Exercise instructions
Return all of the rows below unchanged, but leave out the pictures.

Information given Start Marker

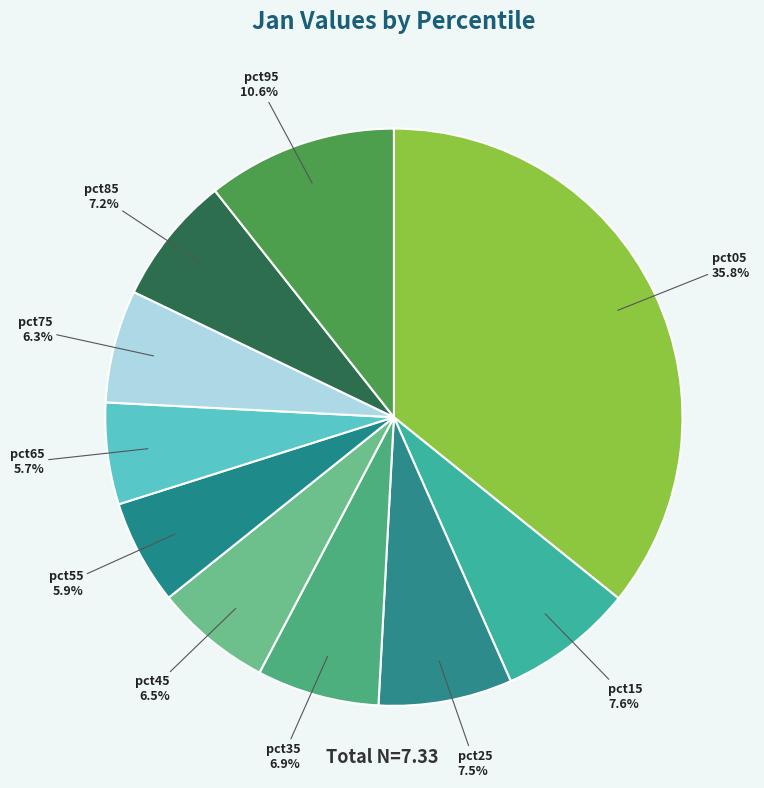

How many segments does this pie chart have?

10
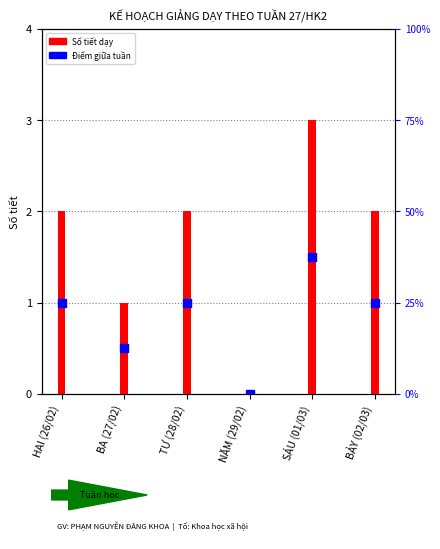

At how many categories does at least one series exceed 1?

4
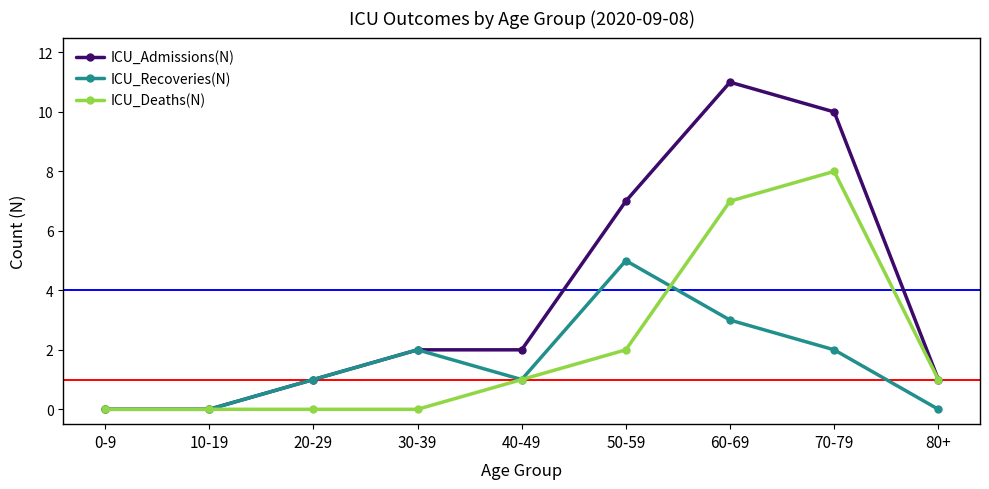

How many ICU_Recoveries(N) values are between 0 and 2?

7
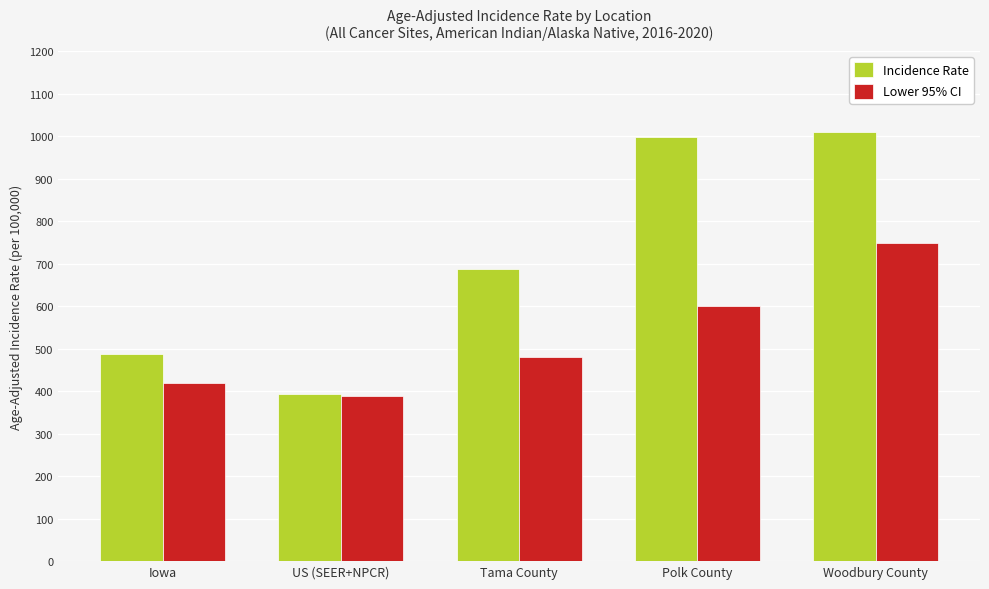

Read the Lower 95% CI value at US (SEER+NPCR).

389.1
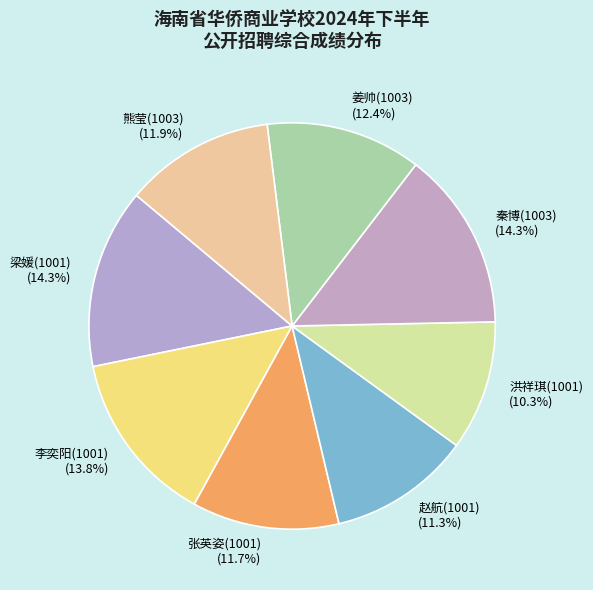

Which slice is the smallest?

洪祥琪(1001)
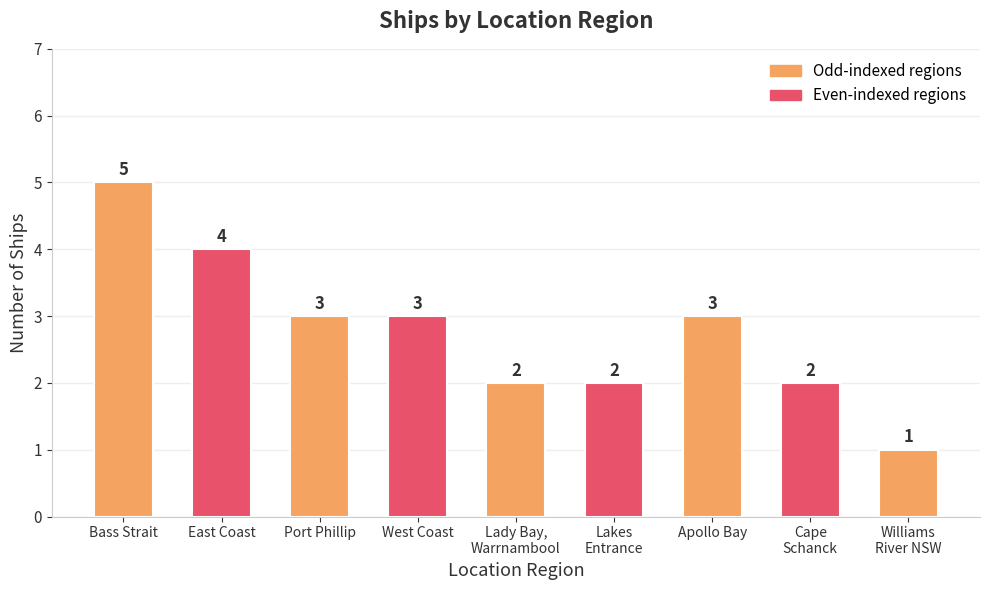

The chart shows a value of 3 at West Coast. True or false?

True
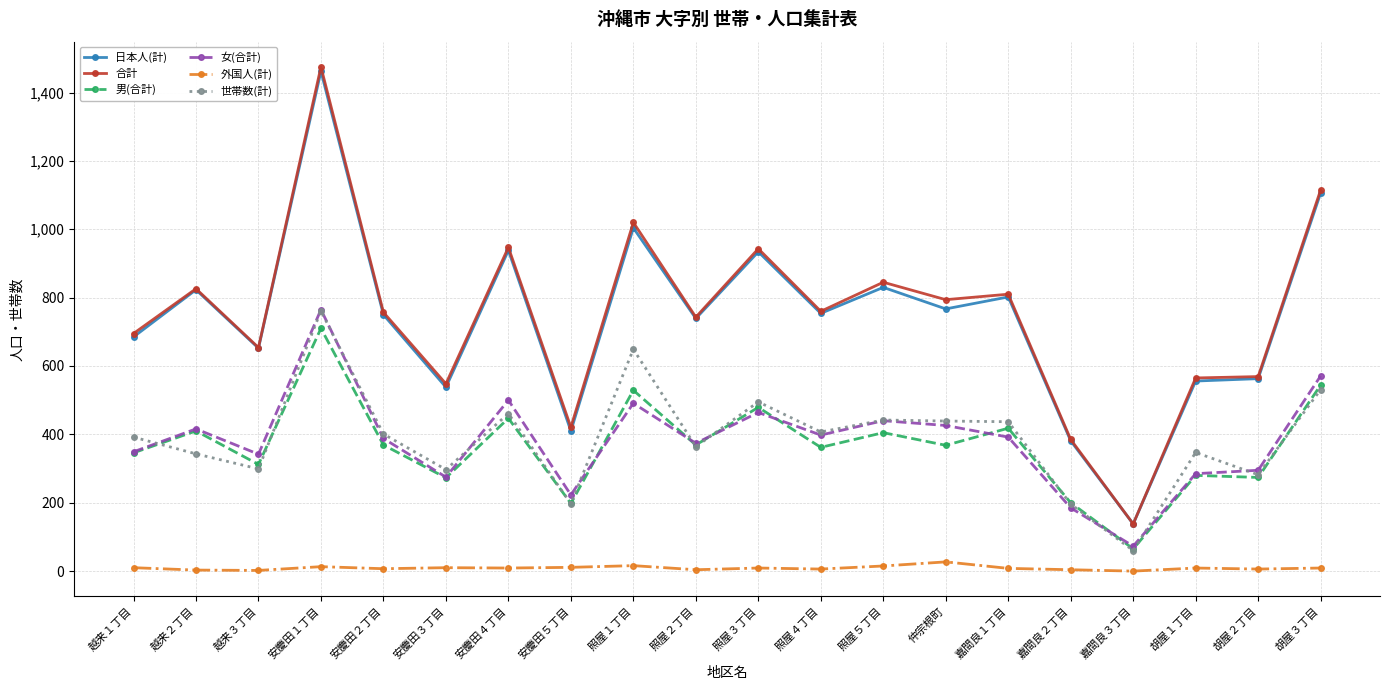

Where is the first local minimum for 女(合計)?

越来３丁目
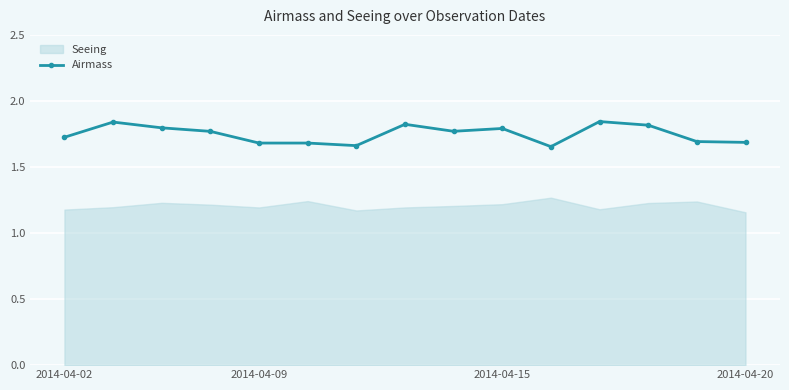

True or false: the data shows 2.7 at 7.

False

Information given End Marker

Task response
How many segments does this pie chart have?

10

At how many categories does at least one series exceed 1?

4

How many ICU_Recoveries(N) values are between 0 and 2?

7

Read the Lower 95% CI value at US (SEER+NPCR).

389.1

Which slice is the smallest?

洪祥琪(1001)

The chart shows a value of 3 at West Coast. True or false?

True

Where is the first local minimum for 女(合計)?

越来３丁目

True or false: the data shows 2.7 at 7.

False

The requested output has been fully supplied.